The answer must consist solely of the lines from the opening line of the entries through the line with "Pengurus Organisasi Pendidikan mengabaikan", transcribed exactly and without any pictures.

▶ [Collected data entries]:
━━━━
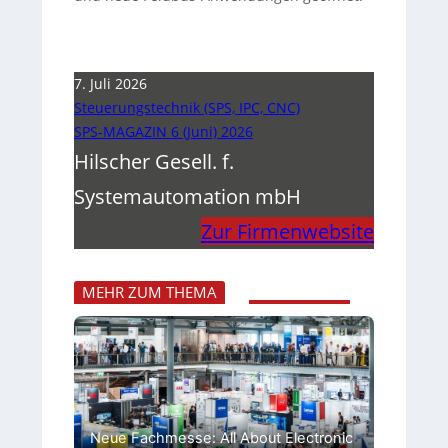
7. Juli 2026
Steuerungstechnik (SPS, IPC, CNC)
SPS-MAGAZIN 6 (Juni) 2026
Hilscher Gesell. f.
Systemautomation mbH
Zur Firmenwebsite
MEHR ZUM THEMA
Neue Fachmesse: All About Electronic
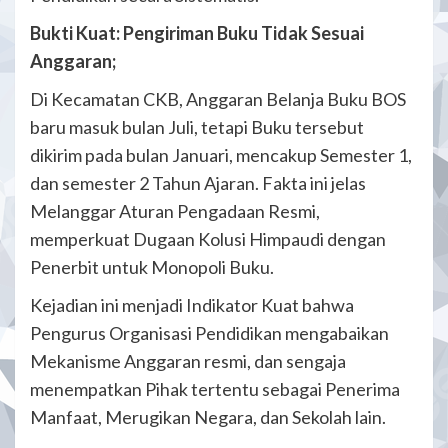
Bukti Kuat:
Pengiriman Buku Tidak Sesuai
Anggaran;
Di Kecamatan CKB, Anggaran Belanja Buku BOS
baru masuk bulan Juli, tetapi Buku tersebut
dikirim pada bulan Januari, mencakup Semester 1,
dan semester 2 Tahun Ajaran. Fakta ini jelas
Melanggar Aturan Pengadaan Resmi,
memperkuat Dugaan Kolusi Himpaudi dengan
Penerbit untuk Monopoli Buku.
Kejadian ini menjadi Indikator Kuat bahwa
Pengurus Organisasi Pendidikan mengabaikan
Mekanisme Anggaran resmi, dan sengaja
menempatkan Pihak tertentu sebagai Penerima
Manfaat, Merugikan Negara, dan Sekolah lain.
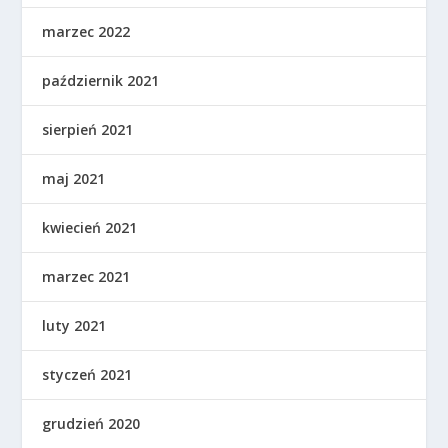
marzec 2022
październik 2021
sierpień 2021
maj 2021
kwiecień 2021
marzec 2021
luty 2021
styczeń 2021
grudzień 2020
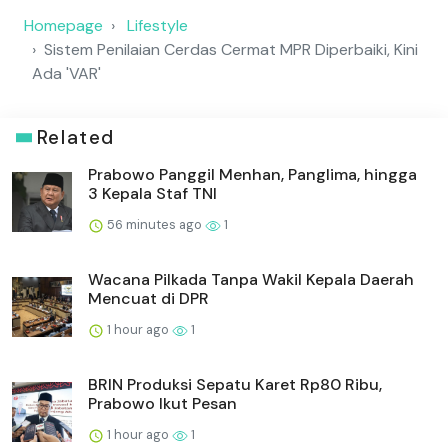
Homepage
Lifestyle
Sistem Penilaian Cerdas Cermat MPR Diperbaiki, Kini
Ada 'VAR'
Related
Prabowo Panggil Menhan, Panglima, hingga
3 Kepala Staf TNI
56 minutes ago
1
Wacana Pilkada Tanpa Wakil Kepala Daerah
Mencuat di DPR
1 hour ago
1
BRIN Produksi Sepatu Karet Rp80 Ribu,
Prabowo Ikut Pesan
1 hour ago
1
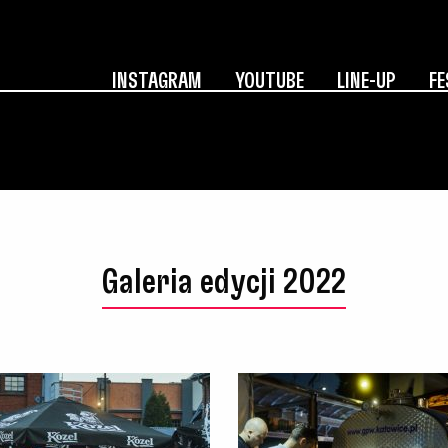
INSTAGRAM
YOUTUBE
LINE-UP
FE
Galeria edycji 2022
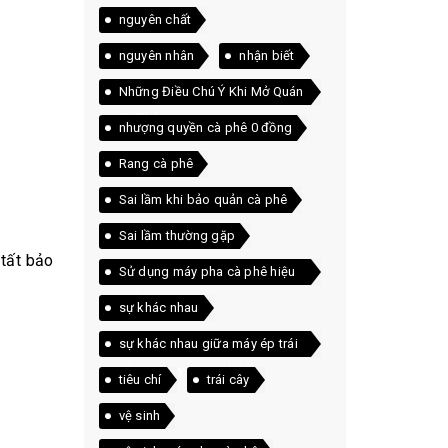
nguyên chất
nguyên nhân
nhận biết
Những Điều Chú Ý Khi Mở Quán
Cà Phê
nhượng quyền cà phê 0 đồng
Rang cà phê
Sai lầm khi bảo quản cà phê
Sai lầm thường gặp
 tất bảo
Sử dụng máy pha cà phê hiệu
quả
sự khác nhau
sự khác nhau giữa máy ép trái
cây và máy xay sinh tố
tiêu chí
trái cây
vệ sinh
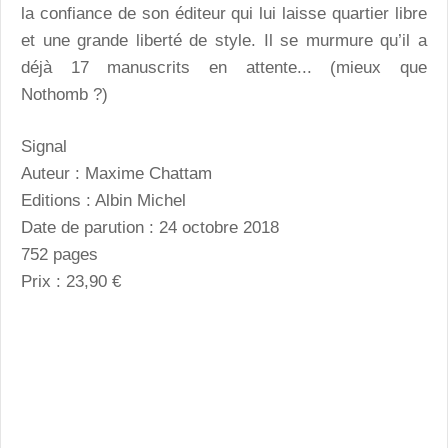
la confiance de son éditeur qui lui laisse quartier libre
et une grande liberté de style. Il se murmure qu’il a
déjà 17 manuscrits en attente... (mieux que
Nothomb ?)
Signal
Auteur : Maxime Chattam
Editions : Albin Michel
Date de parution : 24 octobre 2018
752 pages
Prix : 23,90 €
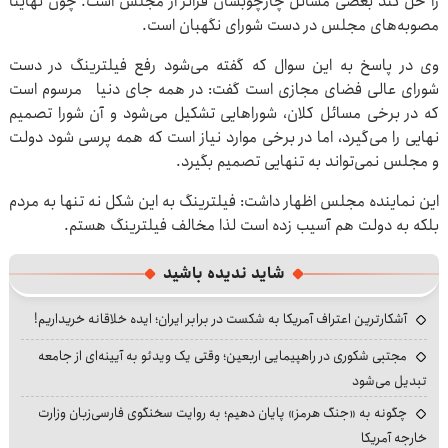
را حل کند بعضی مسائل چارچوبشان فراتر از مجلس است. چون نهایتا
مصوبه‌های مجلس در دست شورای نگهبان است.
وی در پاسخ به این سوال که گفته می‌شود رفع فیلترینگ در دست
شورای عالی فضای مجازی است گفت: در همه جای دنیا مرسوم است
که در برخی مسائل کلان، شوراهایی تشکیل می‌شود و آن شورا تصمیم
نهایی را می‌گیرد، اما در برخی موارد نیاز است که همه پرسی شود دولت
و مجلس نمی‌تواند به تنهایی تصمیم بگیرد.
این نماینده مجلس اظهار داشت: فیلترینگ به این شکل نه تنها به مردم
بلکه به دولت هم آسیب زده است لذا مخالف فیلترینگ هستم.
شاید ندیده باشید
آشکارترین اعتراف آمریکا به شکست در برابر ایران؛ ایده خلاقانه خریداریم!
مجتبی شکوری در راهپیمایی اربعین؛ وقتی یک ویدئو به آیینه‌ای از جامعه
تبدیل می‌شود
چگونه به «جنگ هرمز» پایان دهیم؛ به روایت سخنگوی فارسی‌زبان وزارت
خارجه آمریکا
━━━━
▶ [RESULT OF THIS EXERCISE]:
7. Juli 2026
Steuerungstechnik (SPS, IPC, CNC)
SPS-MAGAZIN 6 (Juni) 2026
Hilscher Gesell. f.
Systemautomation mbH
Zur Firmenwebsite
MEHR ZUM THEMA
Neue Fachmesse: All About Electronic
Bukti Kuat:
Pengiriman Buku Tidak Sesuai
Anggaran;
Di Kecamatan CKB, Anggaran Belanja Buku BOS
baru masuk bulan Juli, tetapi Buku tersebut
dikirim pada bulan Januari, mencakup Semester 1,
dan semester 2 Tahun Ajaran. Fakta ini jelas
Melanggar Aturan Pengadaan Resmi,
memperkuat Dugaan Kolusi Himpaudi dengan
Penerbit untuk Monopoli Buku.
Kejadian ini menjadi Indikator Kuat bahwa
Pengurus Organisasi Pendidikan mengabaikan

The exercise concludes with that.